Hundreds of dogs were “put to sleep” in 2018, according to research by the Greyhound Board of Great Britain (GBGB).
This was largely due to the high cost of medical treatment, absence of a “viable option away from the racecourse”, or lack of suitable homes for the dogs, the GBGB report revealed.
The revelations come as part of the board’s pledge to improve welfare standards in greyhound racing.
But animal charities argue the sport should be banned owing to the dangerous nature of the tracks, as well as the failure to properly rehome the dogs after they retire.
Trudy Baker, coordinator of charity Greyt Exploitations, said welfare commitments could not address the “suffering and deaths of thousands of dogs”.
“The truth is hundreds of dogs listed as ‘retired’ by the GBGB still remain in a commercial environment, confined to trainers’ kennels that have failed to comply with an agreed British Standard Institute specification, either used for breeding, forced to routinely donate blood or simply awaiting rehoming,” she told the Guardian.
“Hundreds more are sold or given away again for breeding, to be raced abroad or on independent tracks, or used for research and dissection.
“No amount of ineffective ‘window dressing’ welfare commitments will address the suffering and deaths of thousands of dogs racing on dangerously configured tracks,” she added.

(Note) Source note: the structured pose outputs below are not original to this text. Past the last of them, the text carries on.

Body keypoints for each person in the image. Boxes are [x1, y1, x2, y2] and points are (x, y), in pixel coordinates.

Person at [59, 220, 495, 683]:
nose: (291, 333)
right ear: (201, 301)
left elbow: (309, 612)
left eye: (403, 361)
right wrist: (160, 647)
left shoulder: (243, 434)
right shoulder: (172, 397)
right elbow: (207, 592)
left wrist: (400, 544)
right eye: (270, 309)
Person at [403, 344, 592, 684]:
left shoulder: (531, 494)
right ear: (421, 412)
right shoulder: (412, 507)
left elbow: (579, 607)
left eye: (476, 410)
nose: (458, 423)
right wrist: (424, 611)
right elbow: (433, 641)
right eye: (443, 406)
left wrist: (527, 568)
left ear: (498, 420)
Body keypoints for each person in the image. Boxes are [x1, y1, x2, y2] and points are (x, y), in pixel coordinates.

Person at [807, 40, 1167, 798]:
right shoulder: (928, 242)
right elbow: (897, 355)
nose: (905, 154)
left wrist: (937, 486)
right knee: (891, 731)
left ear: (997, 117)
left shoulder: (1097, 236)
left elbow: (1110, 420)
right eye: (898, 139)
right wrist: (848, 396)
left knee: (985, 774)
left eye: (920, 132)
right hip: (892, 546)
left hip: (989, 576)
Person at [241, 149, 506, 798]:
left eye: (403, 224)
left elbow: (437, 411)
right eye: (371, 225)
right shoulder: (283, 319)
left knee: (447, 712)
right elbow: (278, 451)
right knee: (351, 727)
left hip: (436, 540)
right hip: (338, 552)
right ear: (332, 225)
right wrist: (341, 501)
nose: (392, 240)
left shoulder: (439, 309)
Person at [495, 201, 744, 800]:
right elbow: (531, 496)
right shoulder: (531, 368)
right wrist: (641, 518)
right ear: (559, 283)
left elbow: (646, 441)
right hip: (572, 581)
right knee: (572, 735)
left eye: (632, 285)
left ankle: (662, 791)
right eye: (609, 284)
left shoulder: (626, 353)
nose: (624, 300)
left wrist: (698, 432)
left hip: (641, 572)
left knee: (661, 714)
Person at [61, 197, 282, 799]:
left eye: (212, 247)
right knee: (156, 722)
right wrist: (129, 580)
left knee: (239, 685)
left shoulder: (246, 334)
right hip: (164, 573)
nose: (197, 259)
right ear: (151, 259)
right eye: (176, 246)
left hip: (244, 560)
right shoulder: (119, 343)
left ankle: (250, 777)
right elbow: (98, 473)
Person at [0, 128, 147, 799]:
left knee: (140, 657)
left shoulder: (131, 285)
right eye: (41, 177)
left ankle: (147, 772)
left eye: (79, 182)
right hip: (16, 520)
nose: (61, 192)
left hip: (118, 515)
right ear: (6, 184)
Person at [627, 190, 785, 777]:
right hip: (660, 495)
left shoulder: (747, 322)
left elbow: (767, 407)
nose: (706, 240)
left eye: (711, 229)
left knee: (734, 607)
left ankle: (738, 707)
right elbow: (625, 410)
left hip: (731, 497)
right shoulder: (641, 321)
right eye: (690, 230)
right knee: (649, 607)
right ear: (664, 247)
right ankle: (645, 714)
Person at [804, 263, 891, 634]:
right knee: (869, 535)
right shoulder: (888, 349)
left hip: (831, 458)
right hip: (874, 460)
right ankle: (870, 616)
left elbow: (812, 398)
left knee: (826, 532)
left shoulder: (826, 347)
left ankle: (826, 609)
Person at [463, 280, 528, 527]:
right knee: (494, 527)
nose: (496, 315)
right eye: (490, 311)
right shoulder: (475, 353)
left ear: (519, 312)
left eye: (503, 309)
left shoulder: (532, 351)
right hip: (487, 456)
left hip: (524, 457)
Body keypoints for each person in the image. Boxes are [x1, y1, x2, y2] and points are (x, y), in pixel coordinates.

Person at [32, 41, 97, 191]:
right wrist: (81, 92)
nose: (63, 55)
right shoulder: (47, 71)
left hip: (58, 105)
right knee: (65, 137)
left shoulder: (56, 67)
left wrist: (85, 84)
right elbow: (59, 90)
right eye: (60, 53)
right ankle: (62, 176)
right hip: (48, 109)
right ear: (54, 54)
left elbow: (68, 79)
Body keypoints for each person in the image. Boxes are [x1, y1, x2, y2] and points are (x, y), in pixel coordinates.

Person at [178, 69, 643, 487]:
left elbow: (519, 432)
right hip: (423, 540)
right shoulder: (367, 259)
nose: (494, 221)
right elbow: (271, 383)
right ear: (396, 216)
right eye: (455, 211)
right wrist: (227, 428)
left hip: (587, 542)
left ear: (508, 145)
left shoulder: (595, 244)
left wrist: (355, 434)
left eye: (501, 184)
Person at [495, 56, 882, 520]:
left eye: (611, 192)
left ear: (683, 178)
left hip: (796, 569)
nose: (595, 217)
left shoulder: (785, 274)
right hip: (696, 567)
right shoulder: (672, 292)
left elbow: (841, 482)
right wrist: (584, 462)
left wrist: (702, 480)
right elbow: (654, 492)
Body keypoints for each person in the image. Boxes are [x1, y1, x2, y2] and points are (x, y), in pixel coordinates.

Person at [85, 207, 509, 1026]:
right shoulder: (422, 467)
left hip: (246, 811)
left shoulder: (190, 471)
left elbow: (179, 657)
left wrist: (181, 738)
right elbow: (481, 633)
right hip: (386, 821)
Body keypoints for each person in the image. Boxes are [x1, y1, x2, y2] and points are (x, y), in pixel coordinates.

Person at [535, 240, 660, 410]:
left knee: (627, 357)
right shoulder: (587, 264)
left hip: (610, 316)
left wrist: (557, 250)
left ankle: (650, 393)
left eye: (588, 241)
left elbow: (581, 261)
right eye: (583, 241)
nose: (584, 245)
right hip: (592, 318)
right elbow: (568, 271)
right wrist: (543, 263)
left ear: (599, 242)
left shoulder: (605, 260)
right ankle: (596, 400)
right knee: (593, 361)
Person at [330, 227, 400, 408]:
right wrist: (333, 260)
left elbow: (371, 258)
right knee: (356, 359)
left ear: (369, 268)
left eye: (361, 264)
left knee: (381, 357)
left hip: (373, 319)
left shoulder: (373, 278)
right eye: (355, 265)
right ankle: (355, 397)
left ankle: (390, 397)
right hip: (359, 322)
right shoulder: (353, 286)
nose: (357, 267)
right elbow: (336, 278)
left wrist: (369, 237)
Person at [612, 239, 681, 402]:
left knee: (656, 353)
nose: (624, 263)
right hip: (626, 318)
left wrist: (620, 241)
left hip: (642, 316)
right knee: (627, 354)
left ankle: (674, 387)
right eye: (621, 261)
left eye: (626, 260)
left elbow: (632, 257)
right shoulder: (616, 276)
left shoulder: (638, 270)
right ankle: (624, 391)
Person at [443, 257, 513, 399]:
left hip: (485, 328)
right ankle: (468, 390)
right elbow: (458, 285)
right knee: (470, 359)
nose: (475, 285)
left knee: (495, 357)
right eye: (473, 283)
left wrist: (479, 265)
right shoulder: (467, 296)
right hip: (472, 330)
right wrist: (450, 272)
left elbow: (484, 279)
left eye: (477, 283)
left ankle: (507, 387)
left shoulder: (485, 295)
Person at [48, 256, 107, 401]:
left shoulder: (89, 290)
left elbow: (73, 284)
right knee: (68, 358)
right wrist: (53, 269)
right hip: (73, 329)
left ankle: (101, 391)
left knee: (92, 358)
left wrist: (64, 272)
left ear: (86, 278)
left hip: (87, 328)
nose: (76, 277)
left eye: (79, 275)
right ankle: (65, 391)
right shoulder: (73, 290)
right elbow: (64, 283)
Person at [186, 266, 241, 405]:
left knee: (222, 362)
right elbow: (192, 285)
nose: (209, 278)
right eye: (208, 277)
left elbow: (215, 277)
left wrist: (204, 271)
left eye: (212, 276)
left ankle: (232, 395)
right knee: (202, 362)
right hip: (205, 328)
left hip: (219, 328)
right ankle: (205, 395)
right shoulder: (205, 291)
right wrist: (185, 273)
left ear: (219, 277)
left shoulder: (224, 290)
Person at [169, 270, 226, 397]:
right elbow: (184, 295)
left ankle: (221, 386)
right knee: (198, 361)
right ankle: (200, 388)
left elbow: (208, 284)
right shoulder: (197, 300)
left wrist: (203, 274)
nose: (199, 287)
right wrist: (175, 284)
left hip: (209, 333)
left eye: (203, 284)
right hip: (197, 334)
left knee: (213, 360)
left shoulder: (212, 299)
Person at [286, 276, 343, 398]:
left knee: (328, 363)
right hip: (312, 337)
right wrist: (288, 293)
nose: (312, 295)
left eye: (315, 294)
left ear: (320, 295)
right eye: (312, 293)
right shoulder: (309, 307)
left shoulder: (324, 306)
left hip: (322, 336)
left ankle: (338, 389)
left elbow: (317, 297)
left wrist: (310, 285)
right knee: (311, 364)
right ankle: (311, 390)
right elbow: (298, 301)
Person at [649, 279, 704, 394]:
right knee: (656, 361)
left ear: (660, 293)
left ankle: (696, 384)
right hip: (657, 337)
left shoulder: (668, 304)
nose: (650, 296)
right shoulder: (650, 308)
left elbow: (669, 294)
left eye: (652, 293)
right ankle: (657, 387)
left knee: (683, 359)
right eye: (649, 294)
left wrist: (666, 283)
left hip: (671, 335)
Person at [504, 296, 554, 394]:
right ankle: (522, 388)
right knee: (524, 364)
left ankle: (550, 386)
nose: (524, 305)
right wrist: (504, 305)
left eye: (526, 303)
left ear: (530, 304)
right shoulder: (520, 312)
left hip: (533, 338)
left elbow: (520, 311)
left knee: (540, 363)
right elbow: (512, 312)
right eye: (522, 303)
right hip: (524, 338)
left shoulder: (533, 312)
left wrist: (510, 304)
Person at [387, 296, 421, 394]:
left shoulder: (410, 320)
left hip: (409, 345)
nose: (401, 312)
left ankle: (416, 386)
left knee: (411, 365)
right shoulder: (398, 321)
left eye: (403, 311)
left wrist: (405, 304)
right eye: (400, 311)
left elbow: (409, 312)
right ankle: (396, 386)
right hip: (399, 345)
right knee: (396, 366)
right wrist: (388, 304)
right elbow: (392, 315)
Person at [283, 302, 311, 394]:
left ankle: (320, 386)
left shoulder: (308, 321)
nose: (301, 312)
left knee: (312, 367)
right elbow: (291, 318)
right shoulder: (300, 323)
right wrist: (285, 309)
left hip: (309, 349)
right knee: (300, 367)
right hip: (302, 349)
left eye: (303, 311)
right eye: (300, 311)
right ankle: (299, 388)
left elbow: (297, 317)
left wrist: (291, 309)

Nearly 250 greyhounds were put to death at the racetrack last year due to injury, while scores died from “sudden death”. Another 190 were killed because they were “unsuitable for homing”.
The GBGB has announced its intention to halve the number of dogs being euthanised “within three years”, calling the deaths “avoidable and unnecessary”.
In a statement shared with the Standard, GBGB’s Managing Director Mark Bird said: “The welfare of racing greyhounds is at the heart of everything we do.
“We ensure that everyone working in the sport safeguards the health, well-being and happiness of our greyhounds."
However, he added: “The data gives us a very clear picture of where we need to be doing more.
“We have set ourselves some challenging targets to achieve over the next few years demonstrating our determination to eradicate all avoidable injuries and any unnecessary deaths.
“To achieve this, however, requires not only the commitment of everyone in the sport but also the availability of adequate and sustained funding that allows welfare to flourish.”
Commenting on the future of dog racing, animal welfare minister David Rutley said: “Transparency is key to understanding how we can improve welfare standards ... We want more greyhounds to find new homes and to enjoy a healthy retirement when they leave the sport.”
A growing number of greyhound tracks have closed in recent years, including those at Wimbledon and Towcester, Northamptonshire.
It comes as attendance at dog races has reached historic lows.